Christian Gow (born March 28, 1993) is a former Canadian biathlete.

Gow is the younger brother of Canadian biathlete Scott Gow, competing alongside each other representing Canada at World Championships and both the 2018 and 2022 Winter Olympics.

==Career==
In January 2018, Gow was named to Canada's 2018 Olympic team.

In January 2022, Gow was named to Canada's 2022 Olympic team. At the games, Gow was part of the relay team that finished in 6th, Canada's highest ever placement in the event.
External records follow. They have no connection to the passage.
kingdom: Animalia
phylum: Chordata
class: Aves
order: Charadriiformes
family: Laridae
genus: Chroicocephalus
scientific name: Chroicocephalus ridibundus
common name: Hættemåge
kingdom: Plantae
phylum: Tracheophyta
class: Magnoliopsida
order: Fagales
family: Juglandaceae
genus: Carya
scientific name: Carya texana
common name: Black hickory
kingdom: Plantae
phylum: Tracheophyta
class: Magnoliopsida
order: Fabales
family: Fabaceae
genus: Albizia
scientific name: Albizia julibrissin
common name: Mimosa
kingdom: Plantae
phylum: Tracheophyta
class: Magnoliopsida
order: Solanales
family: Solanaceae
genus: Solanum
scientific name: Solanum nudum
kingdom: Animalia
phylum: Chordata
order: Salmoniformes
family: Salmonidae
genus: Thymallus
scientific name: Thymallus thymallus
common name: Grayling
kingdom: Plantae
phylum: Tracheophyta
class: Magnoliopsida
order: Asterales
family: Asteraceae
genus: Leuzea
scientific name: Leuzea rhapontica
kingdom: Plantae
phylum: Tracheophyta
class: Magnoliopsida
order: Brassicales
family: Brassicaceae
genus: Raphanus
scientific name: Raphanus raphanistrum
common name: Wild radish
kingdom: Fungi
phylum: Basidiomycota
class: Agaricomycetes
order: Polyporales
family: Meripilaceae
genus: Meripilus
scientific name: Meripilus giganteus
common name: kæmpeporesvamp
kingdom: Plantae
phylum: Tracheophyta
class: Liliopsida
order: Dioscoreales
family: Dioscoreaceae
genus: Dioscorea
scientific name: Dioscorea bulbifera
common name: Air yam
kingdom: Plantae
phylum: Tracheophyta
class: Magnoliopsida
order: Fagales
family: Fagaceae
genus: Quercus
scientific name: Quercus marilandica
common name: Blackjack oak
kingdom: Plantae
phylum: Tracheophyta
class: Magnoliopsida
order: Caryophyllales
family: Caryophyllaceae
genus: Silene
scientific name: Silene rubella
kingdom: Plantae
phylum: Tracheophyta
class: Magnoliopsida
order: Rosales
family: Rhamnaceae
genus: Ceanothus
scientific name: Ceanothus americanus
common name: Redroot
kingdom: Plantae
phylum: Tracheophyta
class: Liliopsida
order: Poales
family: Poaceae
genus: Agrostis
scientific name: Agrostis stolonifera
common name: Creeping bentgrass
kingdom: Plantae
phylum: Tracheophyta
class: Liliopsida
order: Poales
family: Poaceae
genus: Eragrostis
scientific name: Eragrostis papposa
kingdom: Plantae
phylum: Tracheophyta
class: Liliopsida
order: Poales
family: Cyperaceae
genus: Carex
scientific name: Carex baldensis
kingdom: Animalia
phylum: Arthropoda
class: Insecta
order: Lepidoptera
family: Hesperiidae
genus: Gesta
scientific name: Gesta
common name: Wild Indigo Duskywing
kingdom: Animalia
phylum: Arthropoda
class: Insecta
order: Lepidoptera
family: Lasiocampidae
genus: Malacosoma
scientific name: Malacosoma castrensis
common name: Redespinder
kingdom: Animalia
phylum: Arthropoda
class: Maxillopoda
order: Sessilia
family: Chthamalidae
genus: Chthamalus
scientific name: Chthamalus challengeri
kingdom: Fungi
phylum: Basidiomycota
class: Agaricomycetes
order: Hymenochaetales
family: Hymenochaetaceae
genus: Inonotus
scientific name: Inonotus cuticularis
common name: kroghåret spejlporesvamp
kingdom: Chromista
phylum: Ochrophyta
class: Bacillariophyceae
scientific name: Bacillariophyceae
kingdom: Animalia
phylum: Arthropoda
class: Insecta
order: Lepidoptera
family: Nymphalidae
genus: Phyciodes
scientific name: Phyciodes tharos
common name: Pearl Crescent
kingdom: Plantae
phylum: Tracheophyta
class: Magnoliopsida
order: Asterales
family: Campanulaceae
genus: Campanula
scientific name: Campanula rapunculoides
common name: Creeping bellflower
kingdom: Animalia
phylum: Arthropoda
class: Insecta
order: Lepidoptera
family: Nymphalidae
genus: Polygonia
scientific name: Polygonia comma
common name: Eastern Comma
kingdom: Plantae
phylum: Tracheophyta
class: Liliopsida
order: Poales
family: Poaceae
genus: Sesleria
He retired at the end of the 2023/24 season.

==Biathlon results==
All results are sourced from the International Biathlon Union.

===Olympic Games===
0 medals

| Event | Individual | Sprint | Pursuit | Mass start | Relay | Mixed relay |
|---|---|---|---|---|---|---|
| South Korea 2018 Pyeongchang | 26th | 62nd | — | — | 11th | 12th |
| CHN 2022 Beijing | 24th | 12th | 35th | 13th | 6th | 14th |

===World Championships===
1 medal (1 bronze)

| Event | Individual | Sprint | Pursuit | Mass start | Relay | Mixed relay | Single mixed relay |
| FIN 2015 Kontiolahti | 65th | 73rd | — | — | 19th | — | —N/a |
| NOR 2016 Oslo Holmenkollen | 46th | — | — | — | Bronze | — |
| AUT 2017 Hochfilzen | DNF | 32nd | 23rd | — | 13th | — |
| SWE 2019 Östersund | DNF | 84th | — | — | 13th | 16th | — |
| ITA 2020 Antholz-Anterselva | 20th | 65th | — | — | 14th | 14th | 8th |
| SLO 2021 Pokljuka | 72nd | 16th | 29th | 11th | 12th | 8th | 8th |
| GER 2023 Oberhof | 89th | 92nd | — | — | 11th | 8th | — |
| CZE 2024 Nové Město na Moravě | 44th | 78th | — | — | 19th | 13th | — |

- During Olympic seasons competitions are only held for those events not included in the Olympic program.